Date: February 20, 2005 Page: D10 Section: Editorial

WEYCO INC., a Michigan medical benefits administrator, is bullying employees into being healthy by threatening to fire them for smoking in their own homes as well as at work and the policy is perfectly legal.

"You have no constitutional rights in the workplace," said Jeremy Gruber, legal director of the National Workrights Institute, an organization founded five years ago to improve employee protections. He noted that only states with so-called "lifestyle rights laws" give workers recourse against bosses objecting to after-hours activities. Thirty-one states not including Michigan or Massachusetts have such laws. All prohibit restrictions on private use of tobacco products, while less than half prohibit bans on alcohol consumption. California, Colorado, and North Dakota have the broadest language, covering most lawful activities, while New York also names political involvement and recreation.

"This isn't about smoking it's about privacy," said Wendy Wagenheim, press officer for the American Civil Liberties Union in Michigan, which is working on drafting a state lifestyle law.

Weyco president Howard Weyers, who dismissed four of his 200 employees when the smoking ban went into effect in January, insists that his policy will save lives. "It's not about what people do at home," he wrote in a column that ran in USA today this month. "It's about the acceptance of personal responsibility by people we choose to employ."

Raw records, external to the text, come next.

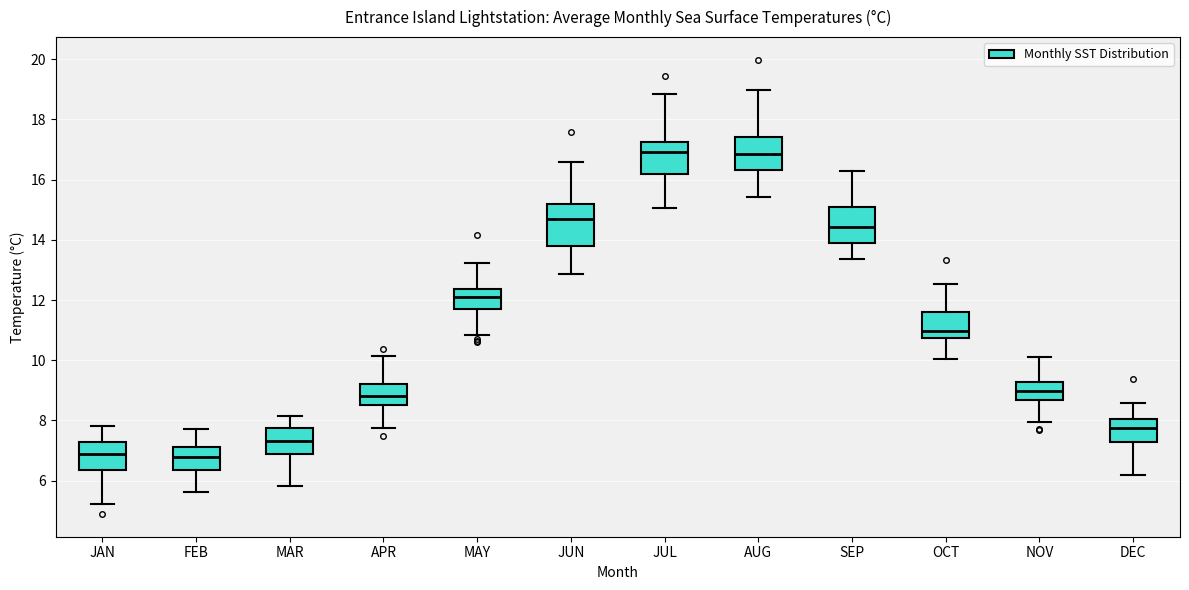

Reading left to right, transcribe this box plot: for each box, give where its median line is, the range the box spans, and where its two whiskers end, as read against the y-axis. The values are not printed on the chart, so give them approximately, as read against the axis.

JAN: median 6.8, box 6.4 to 7.2, whiskers 5.2 to 7.8
FEB: median 6.8, box 6.4 to 7.2, whiskers 5.6 to 7.8
MAR: median 7.4, box 6.8 to 7.8, whiskers 5.8 to 8.2
APR: median 8.8, box 8.6 to 9.2, whiskers 7.8 to 10.2
MAY: median 12.2, box 11.8 to 12.4, whiskers 10.8 to 13.2
JUN: median 14.6, box 13.8 to 15.2, whiskers 12.8 to 16.6
JUL: median 17.0, box 16.2 to 17.2, whiskers 15.0 to 18.8
AUG: median 16.8, box 16.4 to 17.4, whiskers 15.4 to 19.0
SEP: median 14.4, box 13.8 to 15.0, whiskers 13.4 to 16.4
OCT: median 11.0, box 10.8 to 11.6, whiskers 10.0 to 12.6
NOV: median 9.0, box 8.6 to 9.2, whiskers 8.0 to 10.2
DEC: median 7.8, box 7.2 to 8.0, whiskers 6.2 to 8.6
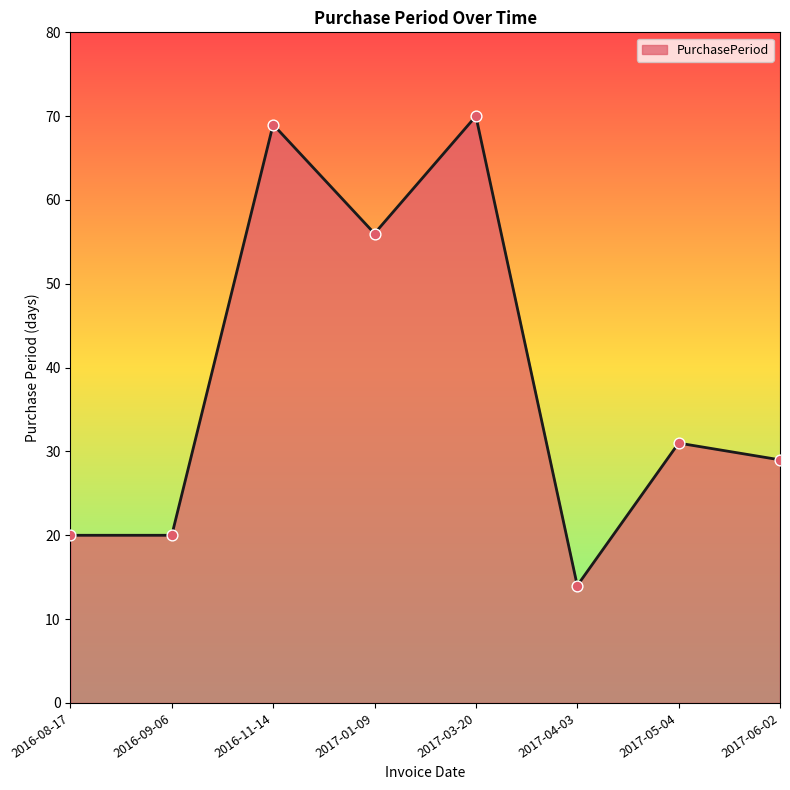

Which has a higher value, 2017-03-20 or 2016-09-06?

2017-03-20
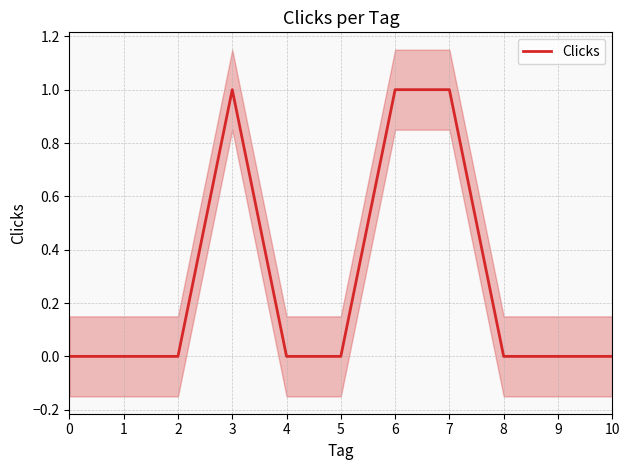

Reading left to right, extract all data points from this chart.

0=0	1=0	2=0	3=1	4=0	5=0	6=1	7=1	8=0	9=0	10=0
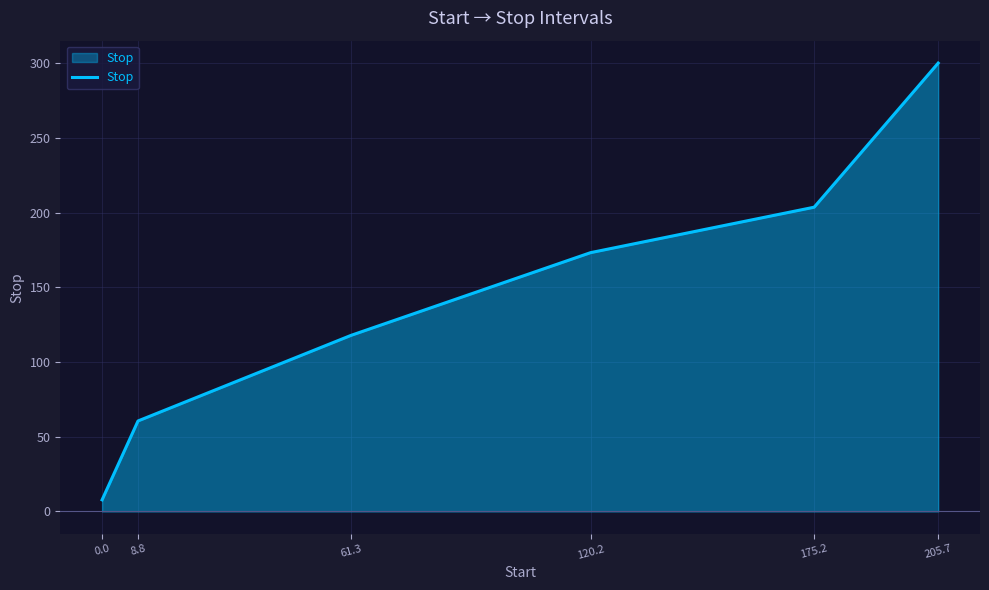

Between 0.0 and 175.2, which is larger?

175.2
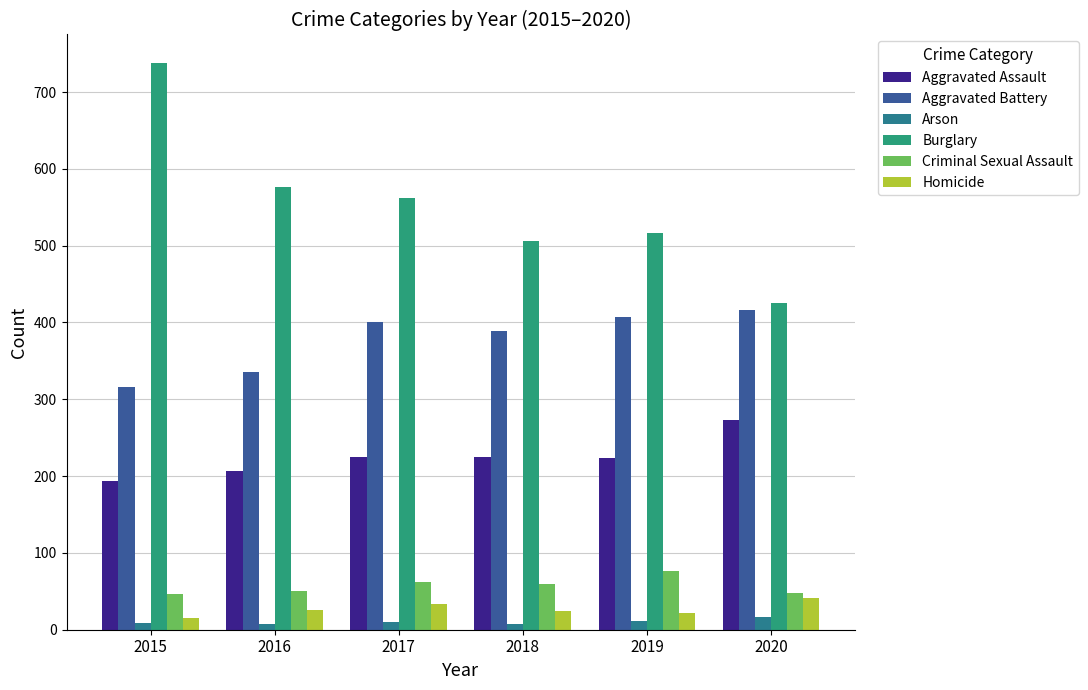

What is the total value across all series at 2020?

1220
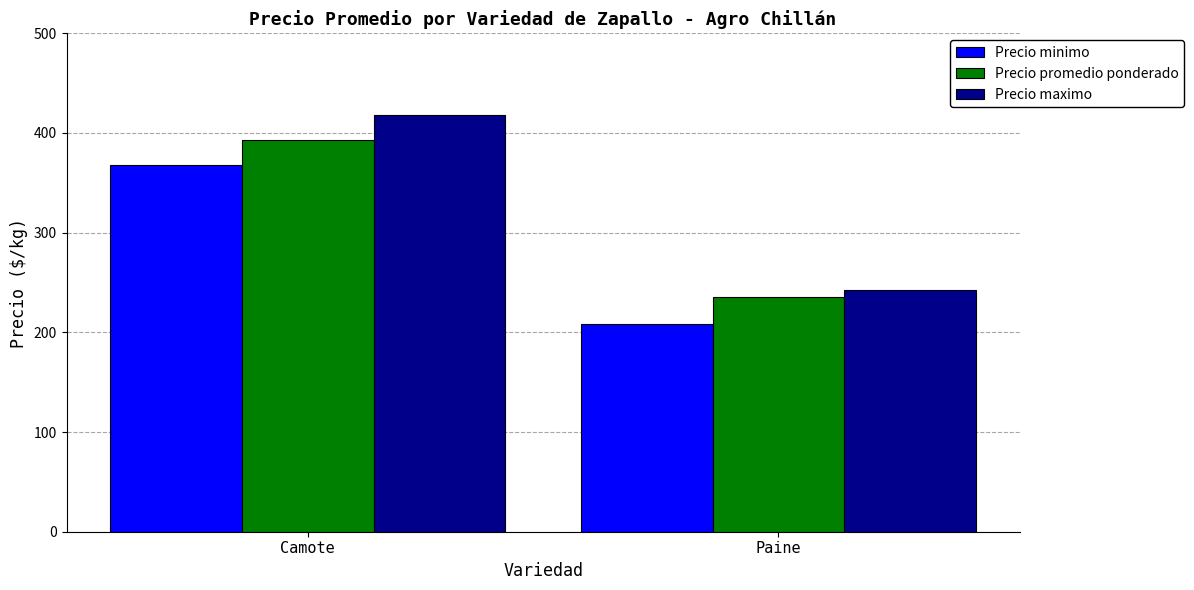

Reading left to right, list all the values displayed in this chart.

Precio minimo: Camote=368	Paine=208
Precio promedio ponderado: Camote=393	Paine=235
Precio maximo: Camote=418	Paine=242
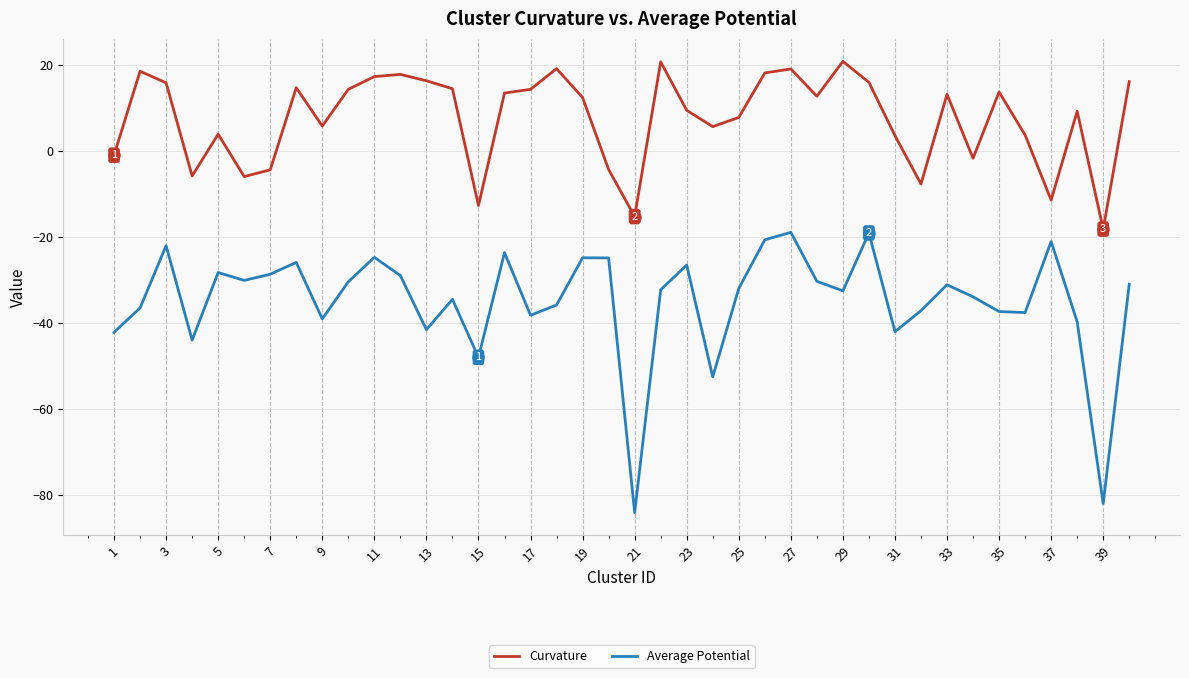

What are all the series names shown in the legend?

Curvature, Average Potential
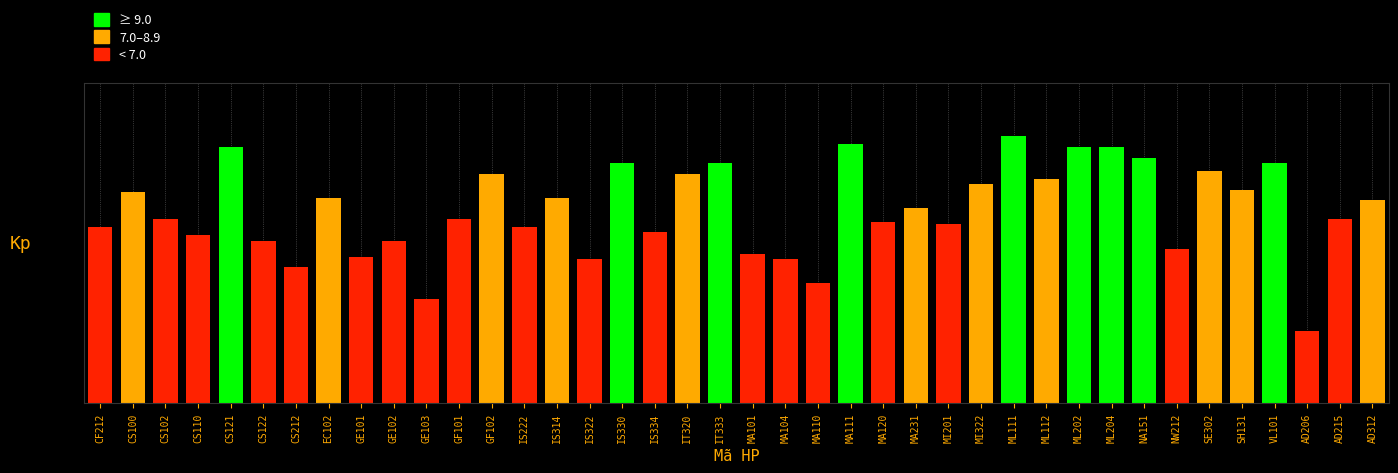

Does the chart contain any negative values?

No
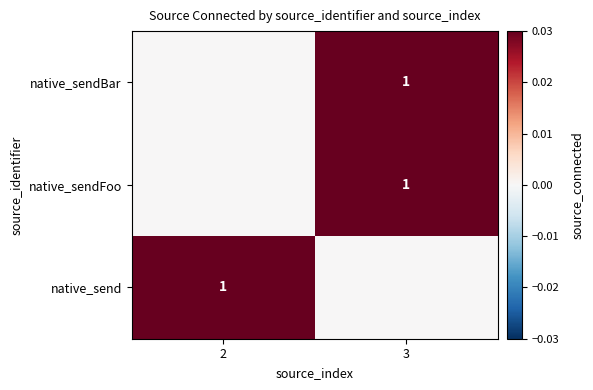

The value of native_sendBar at 2 is -0.0. True or false?

False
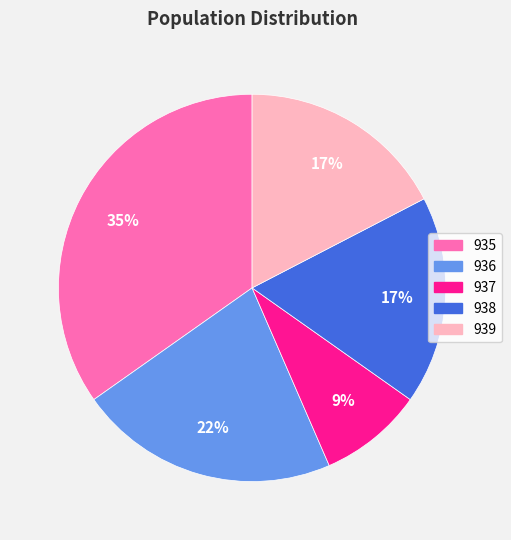

Do 936 and 939 together represent more than half of the pie?

No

He cited Centers for Disease Control and Prevention statistics of $75 billion a year lost in the United States to smoking-related problems and $82 billion in lost productivity, saying that as a health benefits administrator, Weyco has to "take the lead."

But he goes too far. So do communities that prohibit smoking on the beach, golf courses, and other outdoor areas.

The Massachusetts law prohibiting police officers and firefighters hired after 1988 from smoking on or off the job might also be seen as heavy-handed but can be defended as a compromise between legislators and unions to lower disability costs for professions in which heart and lung diseases are a hazard.

The people working for Weyco do not face such hazards, but they are facing a 2005 version of Big Brother and providing a lesson in how much control a dictatorial employer might exert over workers' private lives.

"Smoking is not a civil right," Weyers wrote. "It's just a poor personal choice."

True enough. But people should be able to make that choice in private and keep their jobs. The employer should judge the work, not the lifestyle. Just because lifestyle meddling is legal and "good" for people doesn't make it right.